Vice President, Digital Health
New technology, government policies and consumer demand are driving a revolution in the healthcare industry. Adam Pellegrini, vice president of digital health at Walgreens, spoke with eMarketer’s Lisa Barron about the evolution of connected health and what it means for the retailer’s marketing strategy.
eMarketer: How do you define connected health, and what does the concept mean to Walgreens?
Adam Pellegrini: At its core, it’s making sure that health information is fluid and can actually span across not just organizational silos, but silos between multiple organizations using a standard set of protocols. But at a basic level, it’s making it so healthcare professionals can connect with consumers in a way that is compliant with HIPAA [Health Insurance Portability and Accountability Act] and securely share information—all of which is designed for the betterment of the actual patient.
“Omnichannel digital health means that our customers should be able to go online, offline and back online again to a mobile phone, to a tablet, to a phablet.”
We actually have a very robust connected health strategy in which we have consumers connecting to Walgreens for lifestyle-related activities like our Balance Rewards for healthy choices platform, which is our wearables—the Fitbits, the Misfits—and getting rewards for healthy behaviors. That’s the wellness side.
On the care side, consumers can connect in a HIPAA-secure way with healthcare professionals like pharmacists for guidance and medication help, as well as for connected care scenarios around what we would call “transition to care” and “hospital readmission reduction.” So for us, connected health is that “liquefaction” of health data that can flow between professionals and consumers in a way that protects the consumers’ privacy but still allows the care team to deliver care.
eMarketer: What do you think are the major drivers behind the evolution of the healthcare industry?
Pellegrini: Obviously the Affordable Care Act and meaningful use have driven this groundswell of connected health.

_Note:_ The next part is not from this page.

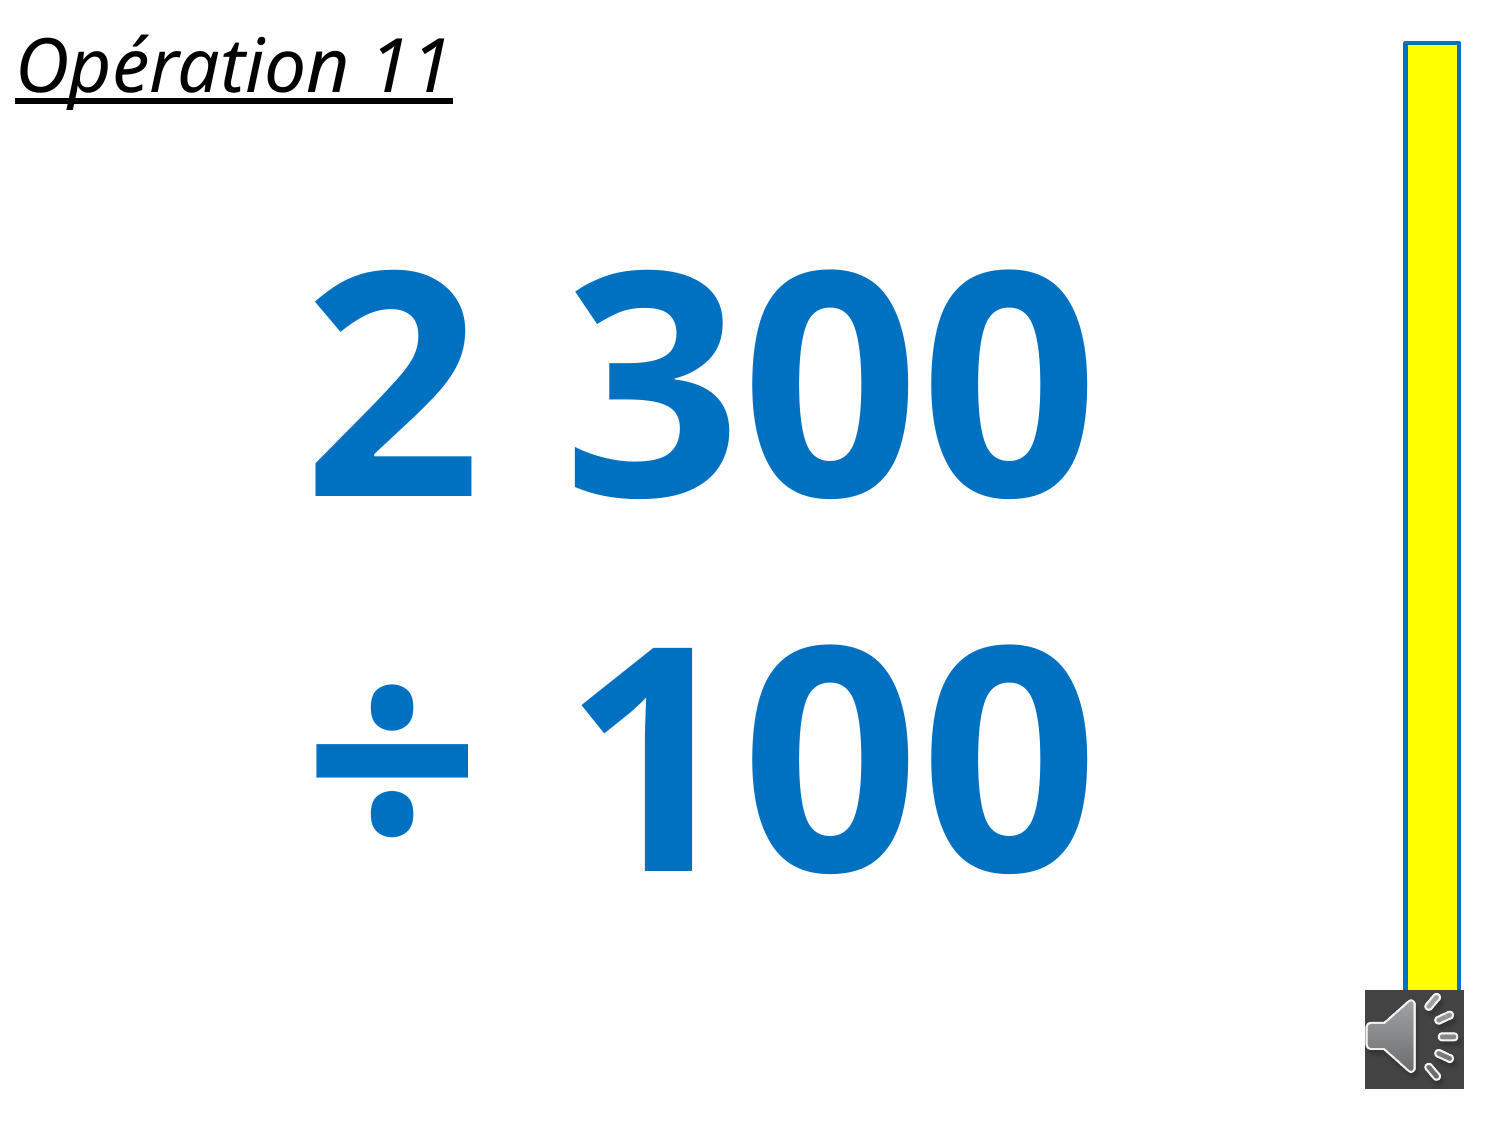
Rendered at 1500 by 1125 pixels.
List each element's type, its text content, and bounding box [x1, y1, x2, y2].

The incentives for providers, for health systems and for major EMR [electronic medical record] players like Epic and Greenway and Cerner to interoperate with each other have been one of the pivotal drivers.
If you think about it, five, 10 years ago we probably wouldn’t have these things on our wrists or on our sides giving us numbers and those numbers actually meaning something to us. But now, to us, we know we want to hit 10,000 steps a day; we know that we want to maintain our blood glucose levels. The consumers and consumers in general—because of technology and digital health—are becoming more self-aware, and self-aware of their health and wellness. And so I think you are getting a confluence of these government incentives and the natural desire for people to be connected to each other.
It is now just coming to be expected that connectivity can exist. It’s becoming expected that I can simply connect digitally with my healthcare professional or member of the care team and take care of very simple things. I think the evolution of digital in the consumer’s life is creating an expectation. Healthcare itself is being fueled in multiple ways to try to meet that expectation. But I think the consumer being in control is really what’s driving that as well.
I liken it to everybody using bill pay and online financial services from their bank or from a website. That now is just expected—it’s just part of the package. I think we are seeing that same evolution in healthcare.
eMarketer: What is Walgreens hoping to accomplish overall in the connected health field?
Pellegrini: I think for Walgreens, at the end of the day, it’s about providing convenience and a seamless digital experience for consumers. Oftentimes I refer to it as omnichannel. Omnichannel digital health means that our customers should be able to go online, offline and back online again to a mobile phone, to a tablet, to a phablet. And that experience should be seamless, and it should be cohesive.
When a consumer is managing their medication, when they are getting virtual consult, virtual visits from a doctor, whether they are getting digital coaching with our new WebMD partnership—we’ll be launching a digital coaching platform—they should be able to have that digital health experience online, but just as easily walk into the store and continue the conversation.
We know that by creating these convenient, seamless virtual care experiences, it benefits our customers, and it really drives toward that idea of really helping America get healthy. We are a healthcare organization. The consumerization of healthcare is really aligning well with the retail health model. People are going to the store; they talk to a pharmacist and get a prescription. They now go to a healthcare clinic and see a nurse practitioner. We want to make sure now that when they leave, or before they come, the online and mobile experiences map to that perfectly.
eMarketer: What are your strategic growth drivers?
Pellegrini: Our core is our digital pharmacy experience. That’s something that we have been working on for quite some time. It has excelled. I think some would consider it the leading digital pharmacy experience mobilewise and webwise. So no matter what, that is a strategic core driver for us. We want to make sure that there are a lot of things we can do to augment, amplify, enhance the core. But that truly is our core. Making all of the elements of that seamless and frictionless are critical to us.